Contrats publics
le 07/07/2023

Violences urbaines : le Gouvernement à la rescousse des collectivités ?

Sénat, proposition de loi d’urgence pour la reconstruction des bâtiments et équipements publics endommagés lors des émeutes du mardi 27 juin 2023 et des jours suivants

Circulaire relative à l’accélération des procédures pour faciliter les opérations de réparation ou de reconstruction suite aux dégradations intervenues dans certaines zones urbaines

 

Alors que le thermomètre des violences urbaines à la suite de la mort dramatique du jeune Nahel à Nanterre baisse doucement, la société civile mais aussi les administrations pansent leurs plaies. Les collectivités font notamment face à de très importantes dégradations de biens publics, mettant parfois en jeu la continuité et le bon fonctionnement des services publics.

 

Pour les aider, le gouvernement a proposé l’adoption en urgence d’une loi pour la « reconstruction des bâtiments à la suite des émeutes » déposée au Sénat le 3 juillet et vient de publier une circulaire du 5 juillet relative à l’accélération des procédures pour faciliter les opérations de réparation ou de reconstruction suite aux dégradations intervenues dans certaines zones urbaines.

 

La proposition de loi prévoit que les travaux nécessaires à la réfection et à la reconstruction des bâtiments et des équipements publics affectés par les actes de dégradation et de destruction liés aux évènements de voie publique survenus depuis le 27 juin 2023 bénéficient d’adaptations ou de dérogations aux règles en matière de voirie, d’environnement et d’urbanisme, en particulier en ce qui concerne la délivrance des autorisations nécessaires, les procédures et délais applicables et, le cas échéant, la mise en compatibilité des documents d’urbanisme en vigueur. Elle prévoit également que pour ces travaux l’acheteur puisse conclure des marchés sans publicité ni mise en concurrence préalable. Les marchés concernés sont limités aux prestations strictement nécessaires pour faire face à la situation d’urgence.

 

Les dépenses engagées par les collectivités territoriales, les établissements publics de coopération intercommunale à fiscalité propre et les syndicats mixtes pourront, à titre exceptionnel, faire l’objet d’une compensation intégrale par l’État, les départements et les régions, ainsi que les établissements publics de coopération intercommunale à fiscalité propre, au seul bénéfice des communes qui en sont membres.

 

La circulaire du 5 juillet vient préciser ces dispositifs.

 

En particulier, le gouvernement semble considérer que les articles L. 2122-1 et R. 2122-1 du Code de la commande publique pourraient permettre de recourir à l’exemption de publicité et de mise en concurrence préalables sur le fondement d’une urgence impérieuse résultant de circonstances extérieures.

 

Mais il nous semble que ces préconisations doivent être interprétées avec précaution : le Juge administratif contrôlera toujours strictement la régularité d’une telle exonération des règles de la commande publique et il n’est évidemment pas acquis que tous les travaux soient concernés par une urgence impérieuse.

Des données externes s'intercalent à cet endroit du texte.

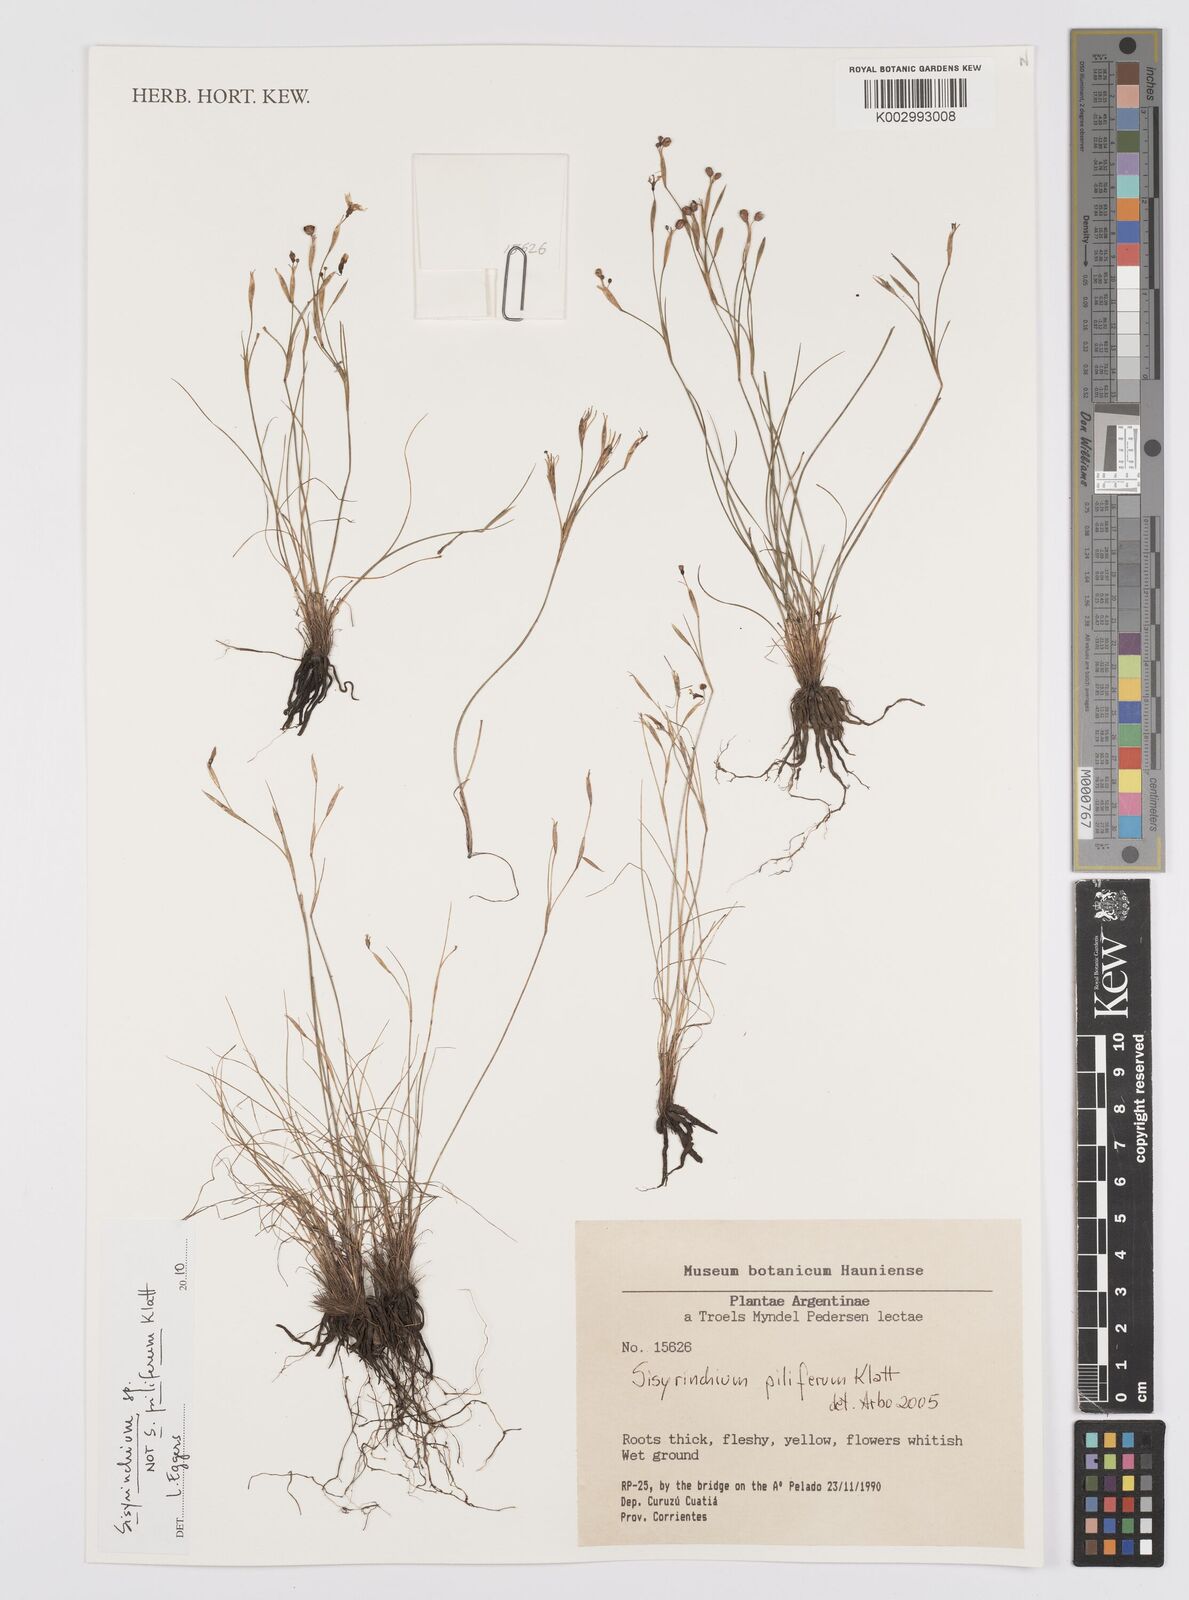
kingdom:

La circulaire poursuit d’ailleurs en rappelant que « l’urgence impérieuse s’apprécie au cas par cas » et que « la notion doit pouvoir être mobilisée lorsque des atteintes causées aux services publics les plus essentiels à la satisfaction des besoins de la population nécessitent une action rapide de l’Etat, en particulier aux fins de mise en sécurité. Les travaux doivent être limités à l’objectif de garantir la sécurité des biens et des personnes ou de rétablir la continuité du service public en faisant les réparations nécessitées par les dégradations ».

 

Par conséquent, si ces dispositions sont naturellement facilitatrices et ouvrent la voie à une prise en charge financière de l’Etat de certains travaux pour les communes, elles semblent plutôt résulter d’une opération à visée politique pour rassurer les acheteurs, mais ne constituent, à ce stade en tout cas, aucunement une véritable évolution du droit de la commande publique.